Sanjay Jain, chief financial officer of Singapore-based Aletheia Capital, estimates Ant’s price-to-earnings ratio could drop to around 10 times its loan profits, half of the company’s previous target. The new price would put the fintech giant more in line with the valuations of some of the better quality banks.
Citigroup Inc. is trading at around eight times 12-month forward earnings, while Singapore’s DBS Group Holdings Ltd. is trading at around 12.6 times. China Merchants Bank Co., one of the largest retail lenders in the country, operates about 10 times.
An Ant representative declined to comment.
Convened in Beijing
But it was called by Chinese regulators for “supervisory interviews” days before Ant’s proposed commercial debut, and authorities have belatedly announced that they have belatedly discovered a number of shortcomings that, according to some accounts, may require Ant’s review.
Under the proposed new rules, the company would need additional capital to meet stricter regulatory requirements. Online lending companies such as Ant may be required to provide at least 30% of loan finance, according to the draft rules proposed by banking regulators in November. Currently, only about 2% of loans are on Ant’s balance sheet, with most of the funding coming from banking partners.
If these rules are passed, to support its nearly 1.8 trillion yuan of outstanding loans, Ant must take out 540 billion yuan of credit on its own, according to Morningstar. Based on how small lending companies can only leverage up to 5 times, Ant Huabei and Jiebei’s credit units may need at least 54 billion yuan, he said.
“When it returns, investors will likely look at Ant a little less as a tech company than before, as it will be less asset-light and growth prospects may be lower,” said Kevin Kwek, analyst at Bernstein based in Singapore. . “There may be a discount on previous valuations given the over-regulation.”
Alibaba help
Ant was sitting on around 80 billion yuan of cash at the end of June. The capital requirement should also have a three year grace period.
For Ant to be able to meet some of the regulatory demands, one of the more realistic solutions would be for affiliate Alibaba Group Holding Ltd. to inject 20 to 40 billion yuan, said Leon Qi, an analyst at Daiwa Capital Markets based in Hong Kong. .

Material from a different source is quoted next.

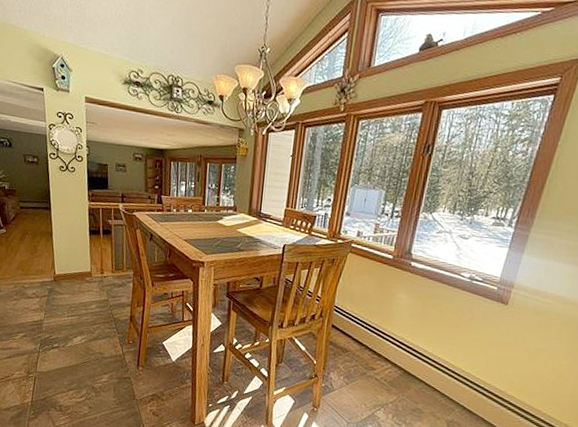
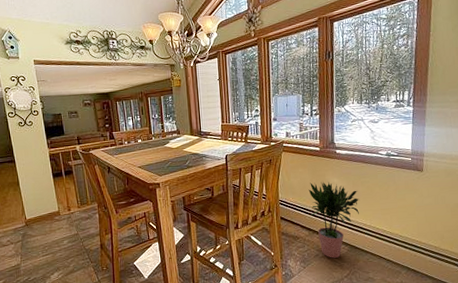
potted plant: none [367,293,426,381] -> present [308,181,359,258]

That said, estimates for valuations and capital requirements are also preliminary. Ant may take fewer hits if the final rules are less strict. Bernstein’s Kwek says that while he expects Ant to get a lower valuation, he is more optimistic that the company’s valuation will not drop to bank-like multiples given its credit technology and powerful payment app that sits on a billion phones.
“If Ant can demonstrate that it will be subject to less national service pressure,” or better assess the risk, it could sustain higher multiples, Aletheia Capital’s Jain said.